The test involves the insertion of a long thin catheter into an artery in the groin or wrist under local anesthetic. The catheter is moved up the inside of the artery until it reaches the heart. When the catheter is in place, a small amount of dye will be injected into it. X-rays will be taken as the dye travels through the coronary arteries. A specially-designed burr is used to grind away the blockage.
Intravascular Ultrasound (or IVUS) allows us to see a coronary artery from the inside-out. This unique point-of-view picture yields information that goes beyond what is possible with routine imaging methods, such as coronary angiography.
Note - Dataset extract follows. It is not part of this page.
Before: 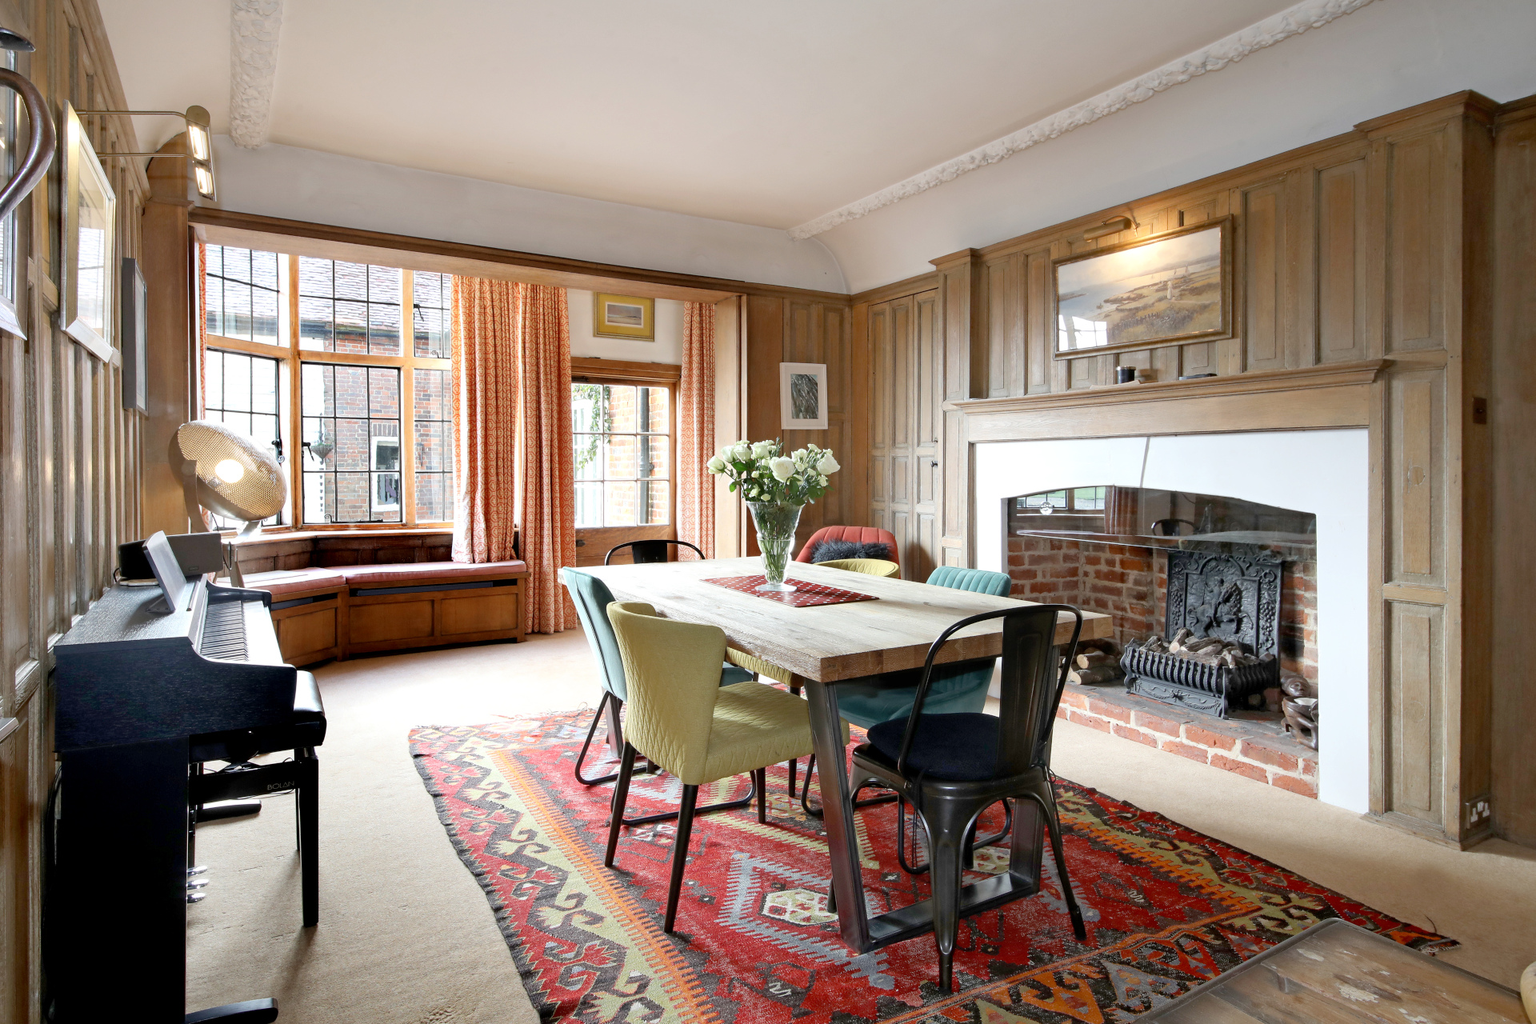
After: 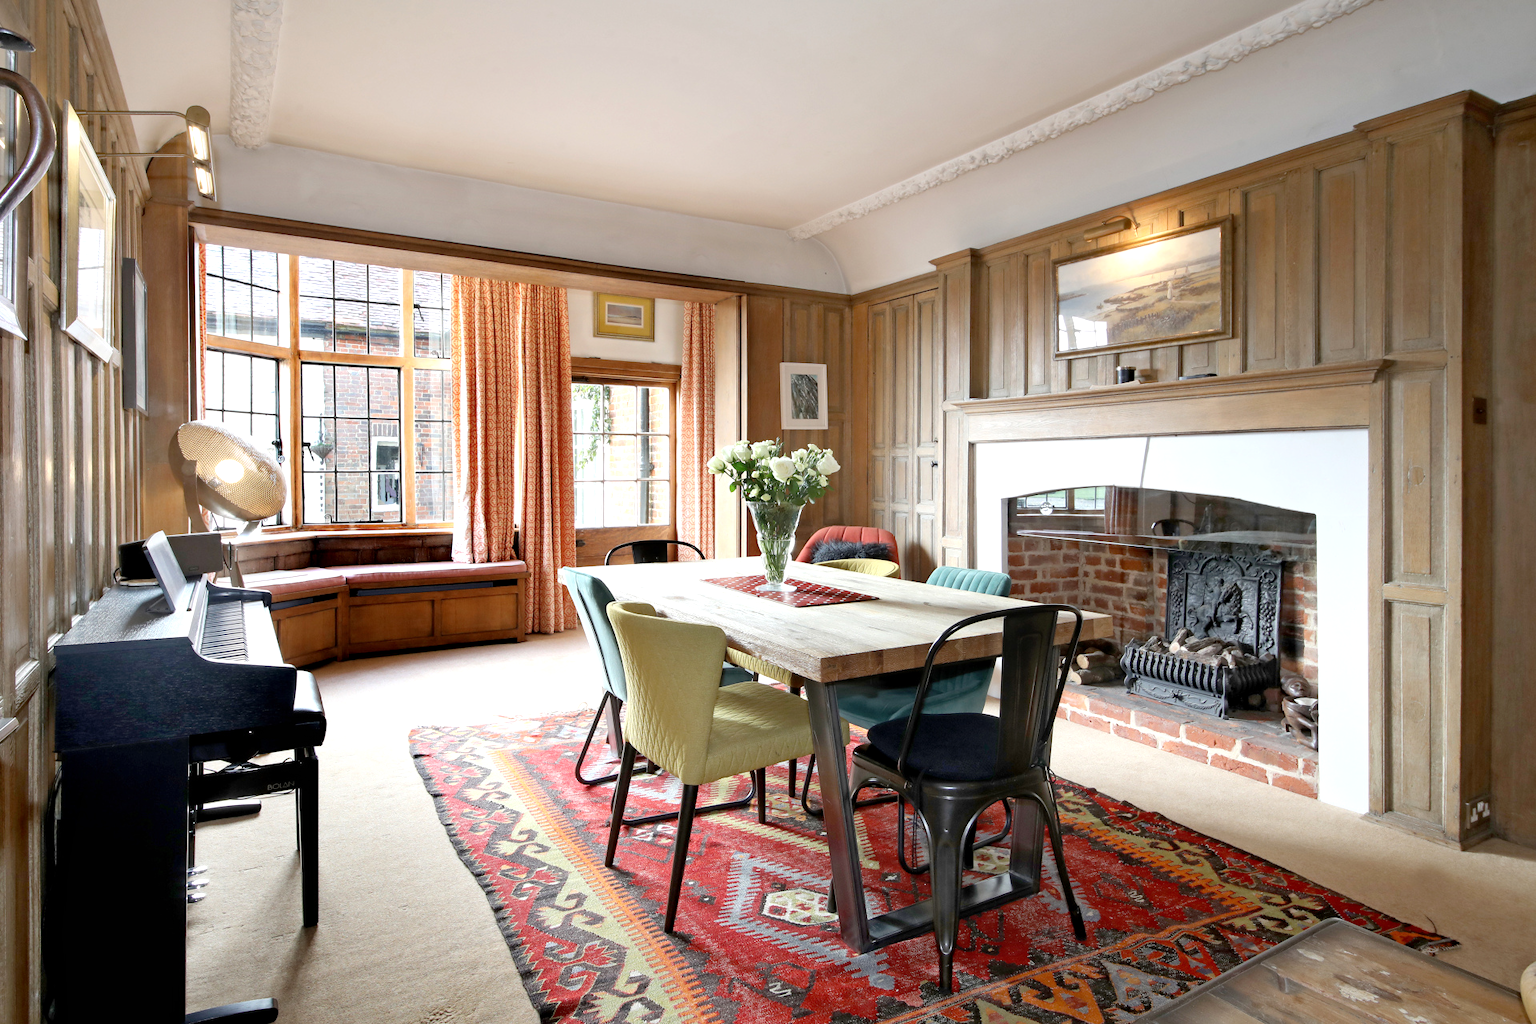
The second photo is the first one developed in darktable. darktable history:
exposure: black level correction 0, exposure 0.2 EV, compensate highlight preservation false
contrast equalizer: octaves 7, y [[0.5, 0.5, 0.544, 0.569, 0.5, 0.5], [0.5 ×6], [0.5 ×6], [0 ×6], [0 ×6]], mix 0.302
The resulted cross-section view can aid in stent sizing, and in confirmation that the stent has been placed optimally.
Fractional Flow Reserve, or FFR, is a guide wire-based procedure that can accurately measure blood pressure and flow through a specific part of the coronary artery. FFR is done through a standard diagnostic catheter at the time of a coronary catheterization. The measurement of Fractional Flow Reserve has been shown useful in assessing whether or not to perform angioplasty or stenting on “intermediate” blockages.
Optical coherence tomography (OCT) is a novel invasive imaging technique that produces high resolution intracoronary images. Its general principle of operation is similar to IVUS; however OCT uses infrared light, not ultrasound.
Coronary artery bypass surgery
A surgeon creates a graft to bypass blocked coronary arteries using a vessel from another part of your body. This allows blood to flow around the blocked or narrowed coronary artery. Because this requires open-heart surgery, it is most often reserved for cases of multiple narrowed coronary arteries.
MIDCAB gains surgical access to the heart with a smaller incision than other types of CABG.